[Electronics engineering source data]
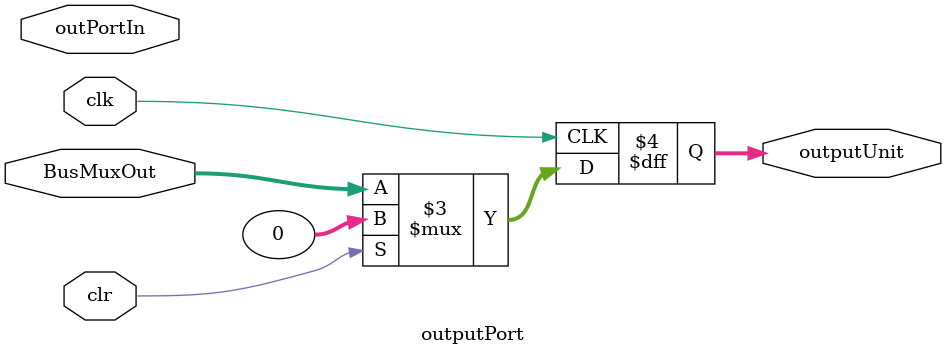
<source format=v>
module outputPort( input [31:0] BusMuxOut, input clr, clk, outPortIn, output reg [31:0] outputUnit);
//D = BusMuxOut, Q = outputUnit, enable = outPortIn, clr, clk
  reg tempBus;//one bit

  always @(posedge clk) begin
    outputUnit = (clr == 1) ? 0 : BusMuxOut;

  end

endmodule

</source>
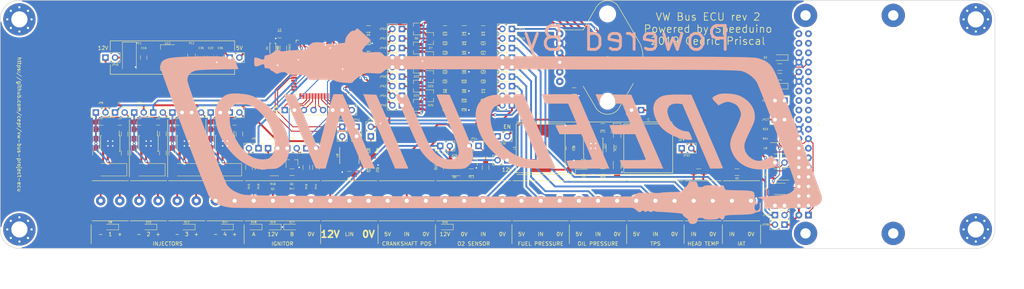
<source format=kicad_pcb>
(kicad_pcb (version 20221018) (generator pcbnew)

  (general
    (thickness 1.6)
  )

  (paper "A4")
  (layers
    (0 "F.Cu" signal)
    (31 "B.Cu" signal)
    (32 "B.Adhes" user "B.Adhesive")
    (33 "F.Adhes" user "F.Adhesive")
    (34 "B.Paste" user)
    (35 "F.Paste" user)
    (36 "B.SilkS" user "B.Silkscreen")
    (37 "F.SilkS" user "F.Silkscreen")
    (38 "B.Mask" user)
    (39 "F.Mask" user)
    (40 "Dwgs.User" user "User.Drawings")
    (41 "Cmts.User" user "User.Comments")
    (42 "Eco1.User" user "User.Eco1")
    (43 "Eco2.User" user "User.Eco2")
    (44 "Edge.Cuts" user)
    (45 "Margin" user)
    (46 "B.CrtYd" user "B.Courtyard")
    (47 "F.CrtYd" user "F.Courtyard")
    (48 "B.Fab" user)
    (49 "F.Fab" user)
  )

  (setup
    (pad_to_mask_clearance 0.051)
    (solder_mask_min_width 0.25)
    (pcbplotparams
      (layerselection 0x00010a0_7ffffffe)
      (plot_on_all_layers_selection 0x0001000_00000000)
      (disableapertmacros false)
      (usegerberextensions false)
      (usegerberattributes false)
      (usegerberadvancedattributes false)
      (creategerberjobfile false)
      (dashed_line_dash_ratio 12.000000)
      (dashed_line_gap_ratio 3.000000)
      (svgprecision 4)
      (plotframeref true)
      (viasonmask false)
      (mode 1)
      (useauxorigin false)
      (hpglpennumber 1)
      (hpglpenspeed 20)
      (hpglpendiameter 15.000000)
      (dxfpolygonmode true)
      (dxfimperialunits true)
      (dxfusepcbnewfont true)
      (psnegative false)
      (psa4output false)
      (plotreference false)
      (plotvalue false)
      (plotinvisibletext false)
      (sketchpadsonfab false)
      (subtractmaskfromsilk false)
      (outputformat 4)
      (mirror false)
      (drillshape 0)
      (scaleselection 1)
      (outputdirectory "stencil/")
    )
  )

  (net 0 "")
  (net 1 "GND")
  (net 2 "+5VA")
  (net 3 "Net-(C19-Pad1)")
  (net 4 "+12V")
  (net 5 "Net-(C26-Pad1)")
  (net 6 "Net-(Q1-Pad1)")
  (net 7 "Net-(R1-Pad1)")
  (net 8 "Net-(R1-Pad2)")
  (net 9 "Net-(C4-Pad1)")
  (net 10 "/O2 Sensor/IN")
  (net 11 "/MCU/A7")
  (net 12 "/MCU/A3")
  (net 13 "/Throttle Position Sensor /IN")
  (net 14 "/MCU/A2")
  (net 15 "/Intake Air Temperature Sensor/IN")
  (net 16 "/MCU/A0")
  (net 17 "/Head Temperature Sensor/IN")
  (net 18 "/MCU/A1")
  (net 19 "/MCU/A4")
  (net 20 "/Oil Pressure Sensor/IN")
  (net 21 "/MCU/A5")
  (net 22 "/Fuel Pressure/IN")
  (net 23 "/MCU/A6")
  (net 24 "/MCU/SCK")
  (net 25 "/O2 Sensor Power/OUT")
  (net 26 "Net-(Q3-Pad3)")
  (net 27 "Net-(Q3-Pad1)")
  (net 28 "/O2 Sensor Power/EN")
  (net 29 "/Raspberry Pi Zero W/ATMEGA_RESET")
  (net 30 "/Crankshaft pos sensor/IN")
  (net 31 "Net-(C38-Pad1)")
  (net 32 "Net-(C40-Pad1)")
  (net 33 "Net-(C40-Pad2)")
  (net 34 "Net-(C41-Pad2)")
  (net 35 "Net-(C41-Pad1)")
  (net 36 "Net-(J2-Pad10)")
  (net 37 "Net-(J2-Pad1)")
  (net 38 "Net-(J2-Pad16)")
  (net 39 "/Power/EN")
  (net 40 "Net-(R23-Pad1)")
  (net 41 "Net-(R27-Pad1)")
  (net 42 "/Raspberry Pi Zero W/RXD_PDO")
  (net 43 "/MCU/RXD0")
  (net 44 "/Injector 1/INJ_CMD")
  (net 45 "/Injector 2/INJ_CMD")
  (net 46 "/Injector 3/INJ_CMD")
  (net 47 "/Injector 4/INJ_CMD")
  (net 48 "Net-(C24-Pad1)")
  (net 49 "/MCU/OC3A")
  (net 50 "Net-(C28-Pad1)")
  (net 51 "Net-(C30-Pad1)")
  (net 52 "Net-(D8-Pad1)")
  (net 53 "Net-(D8-Pad2)")
  (net 54 "Net-(D10-Pad1)")
  (net 55 "Net-(D10-Pad2)")
  (net 56 "Net-(D12-Pad1)")
  (net 57 "Net-(D12-Pad2)")
  (net 58 "Net-(D14-Pad1)")
  (net 59 "Net-(D14-Pad2)")
  (net 60 "Net-(J2-Pad7)")
  (net 61 "Net-(J2-Pad32)")
  (net 62 "Net-(R18-Pad1)")
  (net 63 "Net-(R20-Pad1)")
  (net 64 "Net-(R22-Pad1)")
  (net 65 "Net-(R34-Pad1)")
  (net 66 "Net-(R36-Pad1)")
  (net 67 "Net-(R38-Pad1)")
  (net 68 "Net-(R40-Pad1)")
  (net 69 "Net-(R42-Pad1)")
  (net 70 "/MCU/OC3C")
  (net 71 "/MCU/OC1B")
  (net 72 "Net-(D9-Pad2)")
  (net 73 "Net-(D11-Pad2)")
  (net 74 "Net-(D13-Pad2)")
  (net 75 "Net-(D15-Pad2)")
  (net 76 "Net-(D16-Pad2)")
  (net 77 "Net-(D17-Pad2)")
  (net 78 "Net-(D18-Pad2)")
  (net 79 "Net-(D19-Pad2)")
  (net 80 "/Ignitor/sheet5CF8D1B3/OUT")
  (net 81 "/Ignitor/IN1")
  (net 82 "/Ignitor/IN2")
  (net 83 "Net-(Q1-Pad3)")
  (net 84 "/Ignitor/EN")
  (net 85 "/Injector 1/+12V")
  (net 86 "/Injector 2/+12V")
  (net 87 "/Injector 3/+12V")
  (net 88 "/Injector 4/+12V")
  (net 89 "/MCU/OC1A")
  (net 90 "/MCU/OC3B")
  (net 91 "/Ignitor/+12V")
  (net 92 "/O2 Sensor Power/+12V")
  (net 93 "/MCU/PA0")
  (net 94 "/MCU/RESET")
  (net 95 "Net-(J2-Pad33)")
  (net 96 "Net-(J2-Pad8)")
  (net 97 "/Raspberry Pi Zero W/+5VA")
  (net 98 "/MCU/TXD0")
  (net 99 "/Raspberry Pi Zero W/TXD_PDI")
  (net 100 "/Raspberry Pi Zero W/SCK")
  (net 101 "/Raspberry Pi Zero W/+5VD")
  (net 102 "/MCU/INT0")
  (net 103 "/MCU/LIN")
  (net 104 "/Power/+12V")
  (net 105 "/MCU/ATMEGA regulator/AVCC")
  (net 106 "/Power/+5V")
  (net 107 "Net-(R28-Pad1)")
  (net 108 "/MCU/sheet5D16F277/RXD")
  (net 109 "/MCU/sheet5D16F277/TXD")
  (net 110 "Net-(D3-Pad2)")
  (net 111 "Net-(JP41-Pad1)")
  (net 112 "Net-(JP42-Pad1)")
  (net 113 "/MCU/sheet5D16F277/+5V")
  (net 114 "/MAP Sensor/+5V")
  (net 115 "Net-(D2-Pad2)")
  (net 116 "Net-(D5-Pad2)")
  (net 117 "+5VD")
  (net 118 "Net-(C16-Pad1)")
  (net 119 "Net-(C22-Pad1)")
  (net 120 "Net-(JP39-Pad2)")
  (net 121 "Net-(JP40-Pad2)")
  (net 122 "Net-(JP49-Pad2)")
  (net 123 "Net-(JP50-Pad2)")
  (net 124 "Net-(JP51-Pad2)")
  (net 125 "Net-(JP52-Pad2)")
  (net 126 "Net-(JP53-Pad2)")
  (net 127 "Net-(JP54-Pad2)")
  (net 128 "Net-(JP55-Pad2)")
  (net 129 "Net-(C1-Pad1)")
  (net 130 "Net-(JP15-Pad1)")
  (net 131 "Net-(C14-Pad1)")
  (net 132 "Net-(C17-Pad1)")
  (net 133 "Net-(C7-Pad1)")
  (net 134 "Net-(C12-Pad1)")
  (net 135 "Net-(C21-Pad1)")
  (net 136 "Net-(C23-Pad1)")
  (net 137 "Net-(C33-Pad1)")
  (net 138 "Net-(JP23-Pad1)")
  (net 139 "/MCU/PA1")
  (net 140 "Net-(J15-Pad1)")
  (net 141 "Net-(J15-Pad2)")
  (net 142 "Net-(J15-Pad3)")
  (net 143 "Net-(J15-Pad4)")
  (net 144 "Net-(J15-Pad5)")
  (net 145 "Net-(J15-Pad6)")
  (net 146 "Net-(J15-Pad7)")
  (net 147 "Net-(J15-Pad8)")

  (footprint "Pin_Headers:Pin_Header_Straight_1x02_Pitch2.54mm" (layer "F.Cu") (at 50.8 98.425 90))

  (footprint "Mounting_Holes:MountingHole_4.3mm_M4_Pad_Via" (layer "F.Cu") (at 30.48 73.66))

  (footprint "Mounting_Holes:MountingHole_4.3mm_M4_Pad_Via" (layer "F.Cu") (at 30.48 129.54))

  (footprint "Mounting_Holes:MountingHole_4.3mm_M4_Pad_Via" (layer "F.Cu") (at 284.48 73.66))

  (footprint "Mounting_Holes:MountingHole_4.3mm_M4_Pad_Via" (layer "F.Cu") (at 284.48 129.54))

  (footprint "Capacitors_SMD:C_1206_HandSoldering" (layer "F.Cu") (at 187.325 107.95 90))

  (footprint "Pin_Headers:Pin_Header_Straight_1x02_Pitch2.54mm" (layer "F.Cu") (at 132.08 86.36 -90))

  (footprint "Pin_Headers:Pin_Header_Straight_1x02_Pitch2.54mm" (layer "F.Cu") (at 161.29 88.9 -90))

  (footprint "Pin_Headers:Pin_Header_Straight_1x02_Pitch2.54mm" (layer "F.Cu") (at 53.34 83.82 90))

  (footprint "Capacitors_SMD:C_0805_HandSoldering" (layer "F.Cu") (at 176.53 107.95 -90))

  (footprint "Capacitors_SMD:C_0805_HandSoldering" (layer "F.Cu") (at 143.51 78.74))

  (footprint "Resistors_SMD:R_0805_HandSoldering" (layer "F.Cu") (at 185.42 114.3))

  (footprint "Resistors_SMD:R_0805_HandSoldering" (layer "F.Cu") (at 232.41 88.9))

  (footprint "Capacitors_SMD:C_0805_HandSoldering" (layer "F.Cu") (at 123.19 78.74))

  (footprint "Pin_Headers:Pin_Header_Straight_1x02_Pitch2.54mm" (layer "F.Cu") (at 116.205 102.235))

  (footprint "Resistors_SMD:R_0805_HandSoldering" (layer "F.Cu") (at 232.41 86.36))

  (footprint "Pin_Headers:Pin_Header_Straight_1x02_Pitch2.54mm" (layer "F.Cu") (at 132.08 76.2 -90))

  (footprint "Pin_Headers:Pin_Header_Straight_1x02_Pitch2.54mm" (layer "F.Cu") (at 161.29 96.52 -90))

  (footprint "Pin_Headers:Pin_Header_Straight_1x02_Pitch2.54mm" (layer "F.Cu") (at 132.08 91.44 -90))

  (footprint "Pin_Headers:Pin_Header_Straight_1x02_Pitch2.54mm" (layer "F.Cu") (at 132.08 88.9 -90))

  (footprint "Pin_Headers:Pin_Header_Straight_1x02_Pitch2.54mm" (layer "F.Cu") (at 132.08 96.52 -90))

  (footprint "Pin_Headers:Pin_Header_Straight_1x02_Pitch2.54mm" (layer "F.Cu") (at 160.02 111.125 -90))

  (footprint "Capacitors_Tantalum_SMD:CP_Tantalum_Case-C_EIA-6032-28_Reflow" (layer "F.Cu") (at 59.69 83.82 -90))

  (footprint "Pin_Headers:Pin_Header_Straight_1x02_Pitch2.54mm" (layer "F.Cu") (at 206.375 107.95 90))

  (footprint "TO_SOT_Packages_SMD:SOT-223-3_TabPin2" (layer "F.Cu") (at 69.85 83.82 180))

  (footprint "Housings_SOIC:SOIC-8_3.9x4.9mm_Pitch1.27mm" (layer "F.Cu") (at 118.11 109.855 -90))

  (footprint "Resistors_SMD:R_0805_HandSoldering" (layer "F.Cu") (at 154.305 113.03 90))

  (footprint "Capacitors_SMD:C_0805_HandSoldering" (layer "F.Cu") (at 83.82 83.82 -90))

  (footprint "LEDs:LED_0805_HandSoldering" (layer "F.Cu") (at 180.34 114.3))

  (footprint "LEDs:LED_0805_HandSoldering" (layer "F.Cu") (at 232.41 83.82 180))

  (footprint "Pin_Headers:Pin_Header_Straight_1x02_Pitch2.54mm" (layer "F.Cu") (at 161.29 76.2 -90))

  (footprint "Resistors_SMD:R_0805_HandSoldering" (layer "F.Cu") (at 121.92 108.585 -90))

  (footprint "Pin_Headers:Pin_Header_Straight_1x02_Pitch2.54mm" (layer "F.Cu") (at 161.29 81.28 -90))

  (footprint "Pin_Headers:Pin_Header_Straight_1x02_Pitch2.54mm" (layer "F.Cu") (at 86.36 83.82 90))

  (footprint "Capacitors_SMD:C_0805_HandSoldering" (layer "F.Cu") (at 153.67 76.2 180))

  (footprint "Speeduino Mini:xP_01ASB0907B" (layer "F.Cu") (at 186.69 83.82 -90))

  (footprint "Pin_Headers:Pin_Header_Straight_1x02_Pitch2.54mm" (layer "F.Cu") (at 157.48 104.775 90))

  (footprint "Capacitors_SMD:C_0805_HandSoldering" (layer "F.Cu") (at 143.51 93.98))

  (footprint "Capacitors_SMD:C_0805_HandSoldering" (layer "F.Cu") (at 153.67 96.52 180))

  (footprint "Capacitors_SMD:C_0805_HandSoldering" (layer "F.Cu") (at 153.67 86.36 180))

  (footprint "Capacitors_SMD:C_0805_HandSoldering" (layer "F.Cu") (at 143.51 86.36))

  (footprint "Capacitors_SMD:C_0805_HandSoldering" (layer "F.Cu") (at 153.67 88.9 180))

  (footprint "Capacitors_SMD:C_0805_HandSoldering" (layer "F.Cu") (at 143.51 88.9))

  (footprint "Capacitors_SMD:C_0805_HandSoldering" (layer "F.Cu") (at 176.53 112.395 90))

  (footprint "Capacitors_SMD:C_0805_HandSoldering" (layer "F.Cu") (at 176.53 103.505 90))

  (footprint "Capacitors_SMD:C_0805_HandSoldering" (layer "F.Cu") (at 185.42 112.395 180))

  (footprint "Capacitors_SMD:C_0805_HandSoldering" (layer "F.Cu")
    (tstamp 00000000-0000-0000-0000-00005ceba84a)
    (at 185.42 102.235 180)
    (descr "Capacitor SMD 0805, hand soldering")
    (tags "capacitor 0805")
    (path "/00000000-0000-0000-0000-00005c95becf/00000000-0000-0000-0000-00005c6cd0fb")
    (attr smd)
    (fp_text reference "C41" (at 0 -1.27 180) (layer "F.SilkS")
        (effects (font (size 0.5 0.5) (thickness 0.075)))
      (tstamp 2a2f9e29-fad1-4f55-88c4-ae2c6d229936)
    )
    (fp_text value "0.22uF 50V" (at 0 1.75 180) (layer "F.Fab")
        (effects (font (size 1 1) (thickness 0.15)))
      (tstamp ea48da5e-e2bd-45ef-98de-a3030e02f9a3)
    )
    (fp_text user "${REFERENCE}" (at 0 0 180) (layer "F.Fab")
        (effects (font (size 0.5 0.5) (thickness 0.075)))
      (tstamp c239fdd8-ae1a-4ac5-9d0c-b2d38c25f052)
    )
    (fp_line (start -0.5 0.85) (end 0.5 0.85)
      (stroke (width 0.12) (type solid)) (layer "F.SilkS") (tstamp 65d5c200-fda7-45fb-9cc0-7f3e81ed7ebc))
    (fp_line (start 0.5 -0.85) (end -0.5 -0.85)
      (stroke (width 0.12) (type solid)) (layer "F.SilkS") (tstamp 4e98d6be-1e61-4bb2-9e22-da0482c46577))
    (fp_line (start -2.25 -0.88) (end -2.25 0.87)
      (stroke (width 0.05) (type solid)) (layer "F.CrtYd") (tstamp 187811f3-58ed-4458-b71b-dfaf8cfac43f))
    (fp_line (start -2.25 -0.88) (end 2.25 -0.88)
      (stroke (width 0.05) (type solid)) (layer "F.CrtYd") (tstamp 01f92ba2-7e6c-4768-a4a7-02bb196c3692))
    (fp_line (start 2.25 0.87) (end -2.25 0.87)
      (stroke (width 0.05) (type solid)) (layer "F.CrtYd") (tstamp d4d3a340-2ee0-4329-ad91-5aa6417db000))
    (fp_line (start 2.25 0.87) (end 2.2
... [1198706 chars truncated]
</source>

__TASK STATEMENT__.
The answer must be a single number: the count of lines in the data that include the word "Adhesive".

__ANSWER BELOW__.
2